**Texte fourni**
*-*-*

Accros du roc

Terry Pratchett

Traduit de l’anglais par Patrick Couton









4e de couverture :

Aux enfants ordinaires, on offre des xylophones. Suzanne, elle, n’avait qu’à demander à son grand-père d’ôter son gilet…
Oui, elle avait la Mort dans sa famille. Et il est difficile de grandir normalement quand votre aïeul monte un cheval blanc et manie la faux, surtout quand vous devez reprendre l’affaire familiale pour cause de vacance et que tout le monde vous tient pour la « fée des dents ».
Bien plus difficile encore quand il s’agit d’affronter la nouvelle musique − une vraie drogue − qui a fait irruption dans le Disque-monde.
Elle n’obéit à aucune loi. Elle transforme les gens. On l’appelle la « musique de rocs ».
Elle est rythmée, dansante, mais…
Elle est vivante.
Elle ne s’arrête pas.

L’auteur :

Enfant, Terry Pratchett − de son nom complet Terrence David John Pratchett − a dû tomber dans la marmite… Mais ce n’était pas la potion magique du druide Panoramix. Plutôt un velouté de champignons, du genre hallucinogène, ou une décoction de chanvre indien. Quoi qu’il en soit, il ne vit pas tout à fait dans le même univers que nous, bien qu’il soit né le 28 avril 1948 à Beaconsfield, en Angleterre. Il a d’ailleurs très tôt donné des signes d’étrangeté, se définissant lui-même comme un « étudiant indescriptible » rêvant de devenir astronaute. Mais comme il n’est pas assez doué en mathématique pour poursuivre dans cette voie, son intérêt se tourne vers les romans de science-fiction anglais et américains.

*-*-*

**Lignes répertoriées**
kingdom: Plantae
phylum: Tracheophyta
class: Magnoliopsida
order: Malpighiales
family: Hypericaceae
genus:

*-*-*

**Explorer le contenu**
- a) D’après le texte, où et quand Terry Pratchett est-il né ?
- b) Dans le texte, remplacez « astronaute » par « archéologue » et recopiez le passage allant de « Enfant, Terry Pratchett » jusqu’à « anglais et américains. » inclus.
Les lignes ne jouent aucun rôle ici.

**Résultats par tâche**
- a) Le 28 avril 1948 à Beaconsfield, en Angleterre.

- b)
Enfant, Terry Pratchett − de son nom complet Terrence David John Pratchett − a dû tomber dans la marmite… Mais ce n’était pas la potion magique du druide Panoramix. Plutôt un velouté de champignons, du genre hallucinogène, ou une décoction de chanvre indien. Quoi qu’il en soit, il ne vit pas tout à fait dans le même univers que nous, bien qu’il soit né le 28 avril 1948 à Beaconsfield, en Angleterre. Il a d’ailleurs très tôt donné des signes d’étrangeté, se définissant lui-même comme un « étudiant indescriptible » rêvant de devenir archéologue. Mais comme il n’est pas assez doué en mathématique pour poursuivre dans cette voie, son intérêt se tourne vers les romans de science-fiction anglais et américains.